The expected answer is the set of lines in the data below between the line holding "9: (161, 28)" and the line holding "25: (341, 165)", inclusive, written out exactly.

**INPUT**:

━━━━

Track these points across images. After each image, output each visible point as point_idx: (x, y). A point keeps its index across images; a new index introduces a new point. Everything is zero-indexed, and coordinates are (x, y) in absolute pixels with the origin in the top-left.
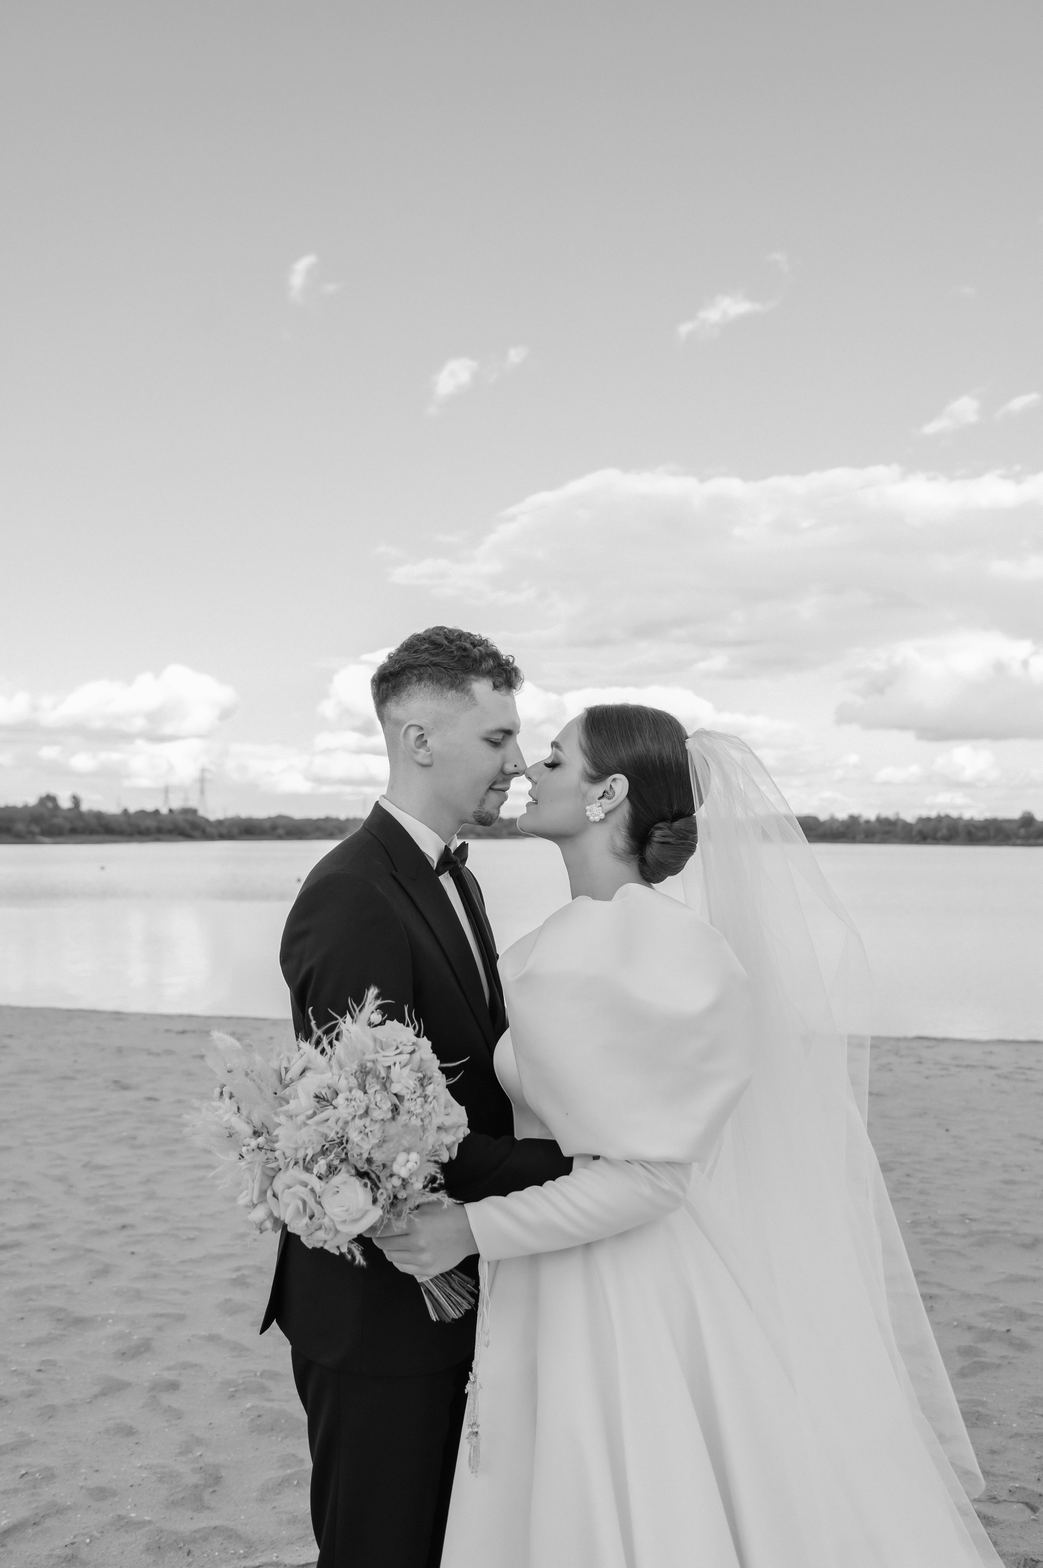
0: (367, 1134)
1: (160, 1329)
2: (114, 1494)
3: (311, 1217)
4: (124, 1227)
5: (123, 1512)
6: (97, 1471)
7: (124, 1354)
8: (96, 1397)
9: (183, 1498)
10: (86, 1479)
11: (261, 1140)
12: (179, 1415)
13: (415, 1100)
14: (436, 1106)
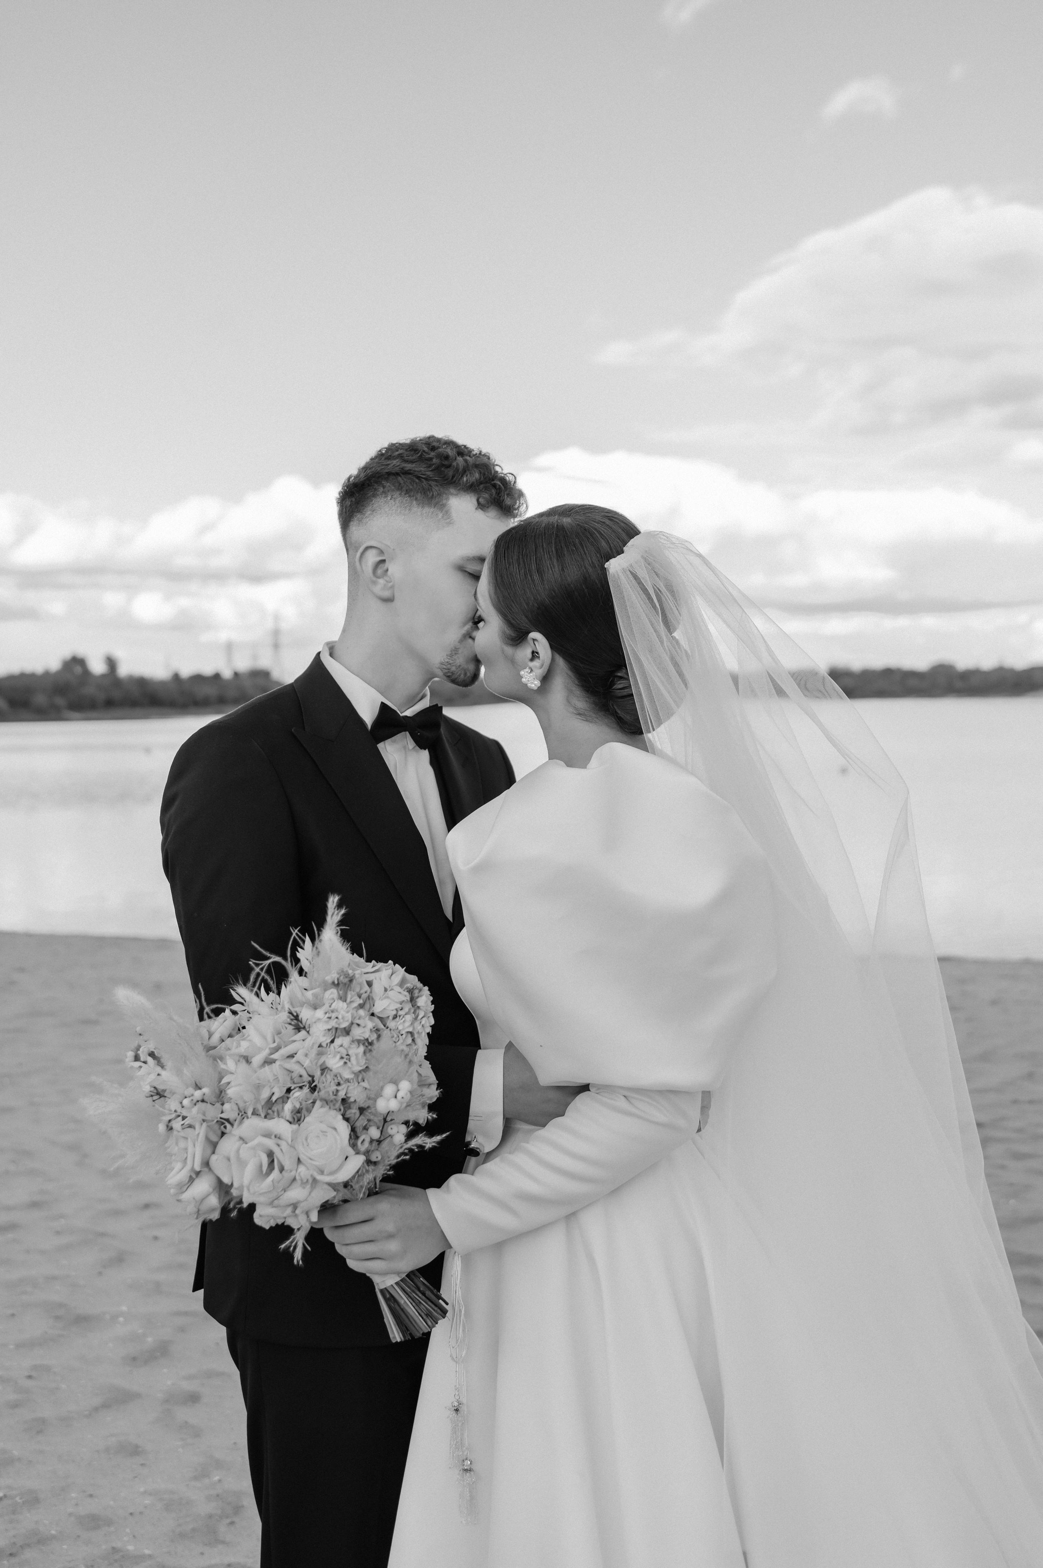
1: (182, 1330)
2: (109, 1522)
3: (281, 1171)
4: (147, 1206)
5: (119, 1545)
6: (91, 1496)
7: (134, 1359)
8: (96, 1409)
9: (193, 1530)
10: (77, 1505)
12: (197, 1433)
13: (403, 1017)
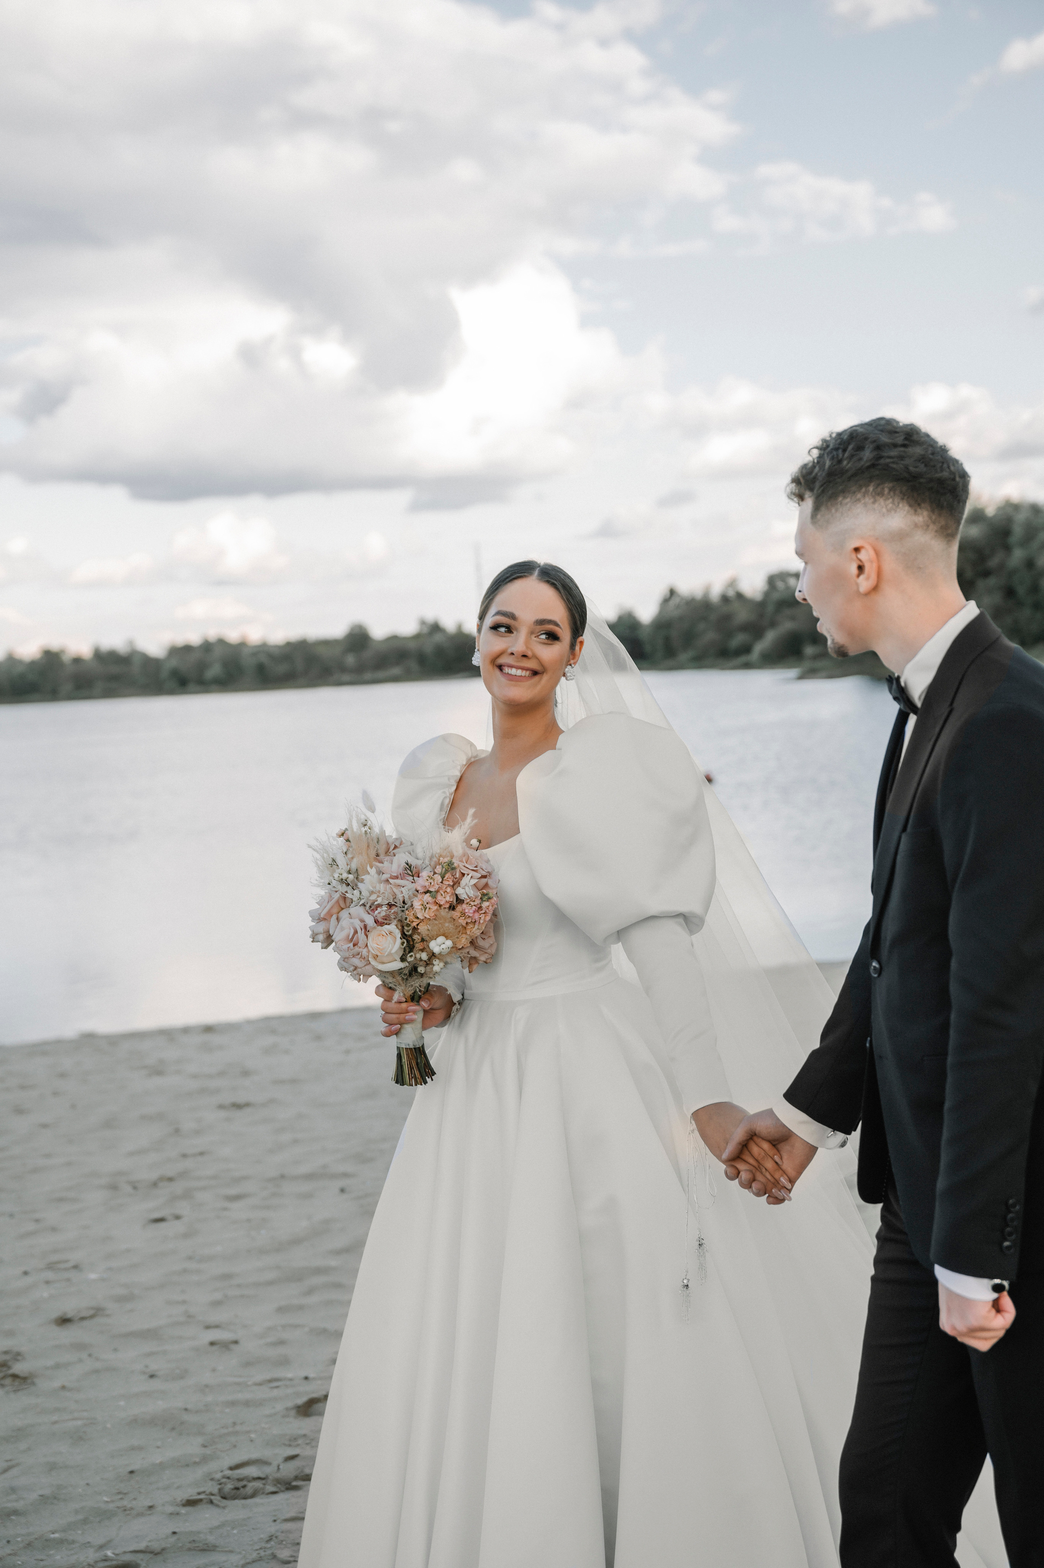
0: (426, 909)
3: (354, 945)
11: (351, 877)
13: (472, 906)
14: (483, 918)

━━━━

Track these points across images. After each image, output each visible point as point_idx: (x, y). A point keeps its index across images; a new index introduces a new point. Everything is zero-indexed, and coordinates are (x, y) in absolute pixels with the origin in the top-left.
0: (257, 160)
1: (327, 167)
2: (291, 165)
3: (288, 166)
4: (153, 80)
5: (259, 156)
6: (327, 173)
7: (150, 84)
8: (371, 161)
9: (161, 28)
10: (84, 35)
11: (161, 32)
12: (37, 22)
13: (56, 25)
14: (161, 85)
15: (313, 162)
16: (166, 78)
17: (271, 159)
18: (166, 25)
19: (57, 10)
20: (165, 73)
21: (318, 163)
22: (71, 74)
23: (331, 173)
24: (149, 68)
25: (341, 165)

━━━━

**SOLUTION TO THE PROBLEM**:
9: (161, 28)
10: (84, 35)
11: (161, 32)
12: (37, 22)
13: (56, 25)
14: (161, 85)
15: (313, 162)
16: (166, 78)
17: (271, 159)
18: (166, 25)
19: (57, 10)
20: (165, 73)
21: (318, 163)
22: (71, 74)
23: (331, 173)
24: (149, 68)
25: (341, 165)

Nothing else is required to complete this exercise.